Vaccine efficacy has been a huge concern nationwide in light of the new variant. Professor Francois Balloux, a researcher at UCL Genetics Institute, said: “There is little doubt that Omicron is good at (re-)infecting immunised hosts as it is expected to be less well recognised by neutralising antibodies, due to the large number of mutations in the S protein.”
But, according to Professor Anne von Gottberg from the National Institute for Communicable Diseases, people who have been previously infected or vaccinated are developing less severe symptoms from the new variant. This means that while our antibodies may not stop infection completely, they do have the potential to keep more severe symptoms of the virus at bay and, in turn, reduce the number of hospitalisations and deaths.
Only 36 per cent of South African adults are fully vaccinated, compared to the 80.70 per cent in the UK. Omicron has already had a much worse impact and is spreading more quickly in South Africa, whereas its effect on the UK population has, so far, been less severe.
The government reiterated its previous advice on vaccinations in Tuesday’s press conference. The prime minister said: “Every day our scientists are learning more about this new covid variant but there’s one thing that we already know for sure and that is that, right now, our best single defence against omicron is to get vaccinated and to get boosted.”
In line with advice from The Joint Committee on Vaccination and Immunisation (JCVI), boosters will now be offered to everyone over 18, and the minimum gap between the second vaccine dose and the booster has been halved from six months to three months. With this massive push for vaccinations nationwide, it is hoped that all eligible people will have been offered their booster jab by the end of January.
The possibility of a new vaccine that could better combat the Omicron variant is not completely out of the question, but could take around four to six months to be developed and manufactured. For now, the guidance is to get the currently available vaccination, as well as the booster jab when invited.
Why are other restrictions coming back?
There is no doubt that Omicron cases in the UK will continue to rise because, unlike two weeks ago, scientists are now aware of it and actively looking for it.
“What we’re doing is taking some proportionate precautionary measures while our scientists crack the omicron code,” said the prime minister on Tuesday.
He was backed by health secretary Sajid Javid, who said: “There’s a lot we don’t know of course, and our scientists are working night and day to learn more about this new variant and what it means for our response.”
“Our strategy is to buy the time we need to assess this new variant while doing everything we can to slow the spread of the virus and to strengthen our defences.”
The new targeted measures that were introduced this week are:
- All international arrivals must take a Day 2 PCR test and self-isolate until they receive a negative result.
- All contacts of suspected Omicron cases must self-isolate, regardless of their vaccination status. They will be contacted by NHS Test and Trace.
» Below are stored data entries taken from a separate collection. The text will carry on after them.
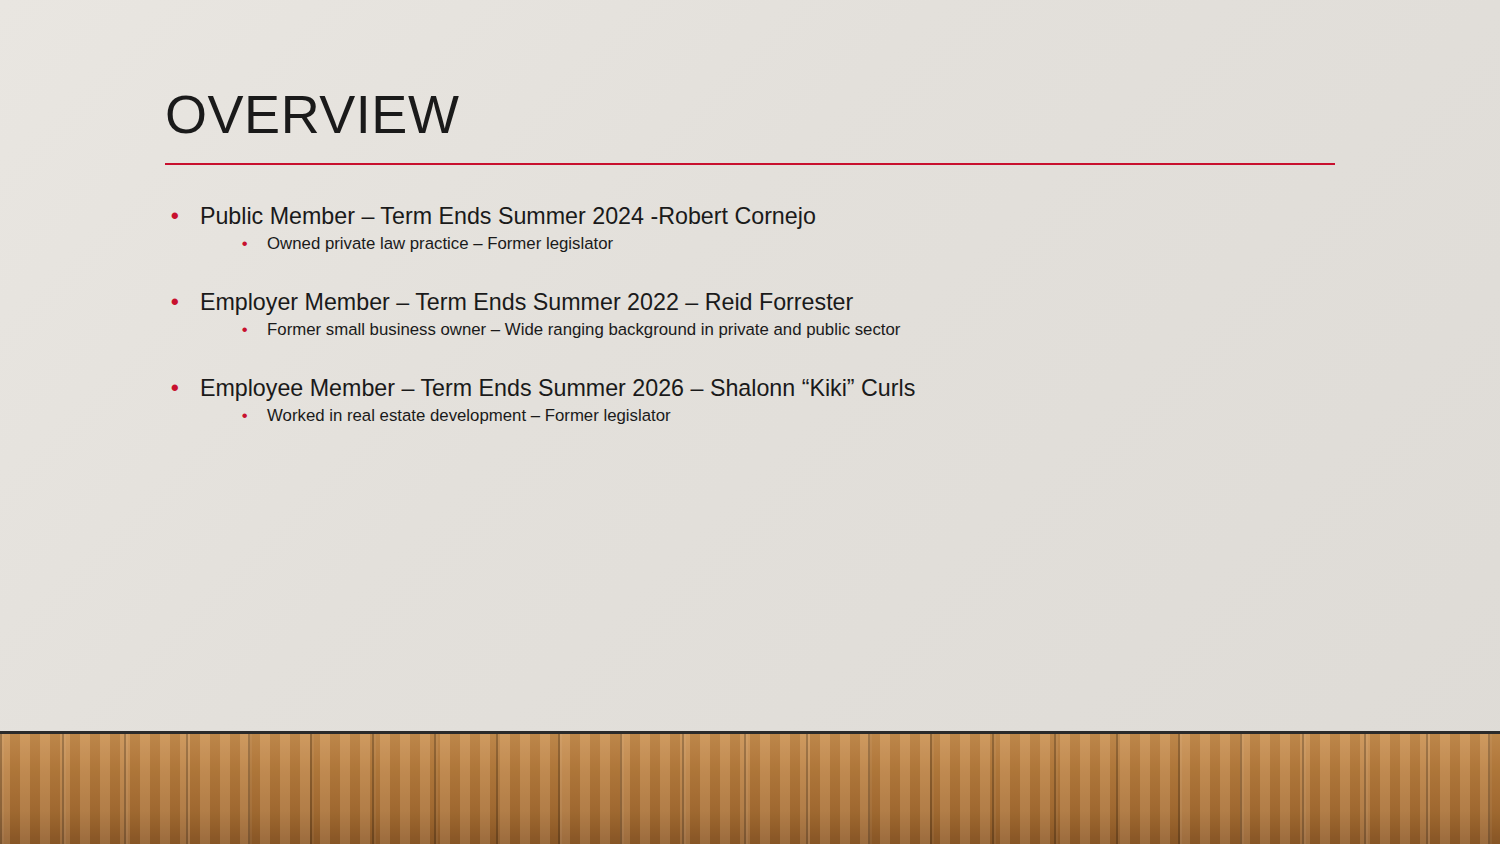Overview
Public Member – Term Ends Summer 2024 -Robert Cornejo
Owned private law practice – Former legislator
Employer Member – Term Ends Summer 2022 – Reid Forrester
Former small business owner – Wide ranging background in private and public sector
Employee Member – Term Ends Summer 2026 – Shalonn “Kiki” Curls
Worked in real estate development – Former legislator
- Face coverings are now compulsory in shops and on public transport. All hospitality settings will be exempt.
The government also said it would be focusing particularly on measures in place at the borders. In addition, the prime minister stressed that, while nothing is being ruled out, the idea of a full implementation of ‘Plan B’ (a full lockdown or something of a similar nature) is unlikely.
As always, all measures will be kept under review over the coming weeks.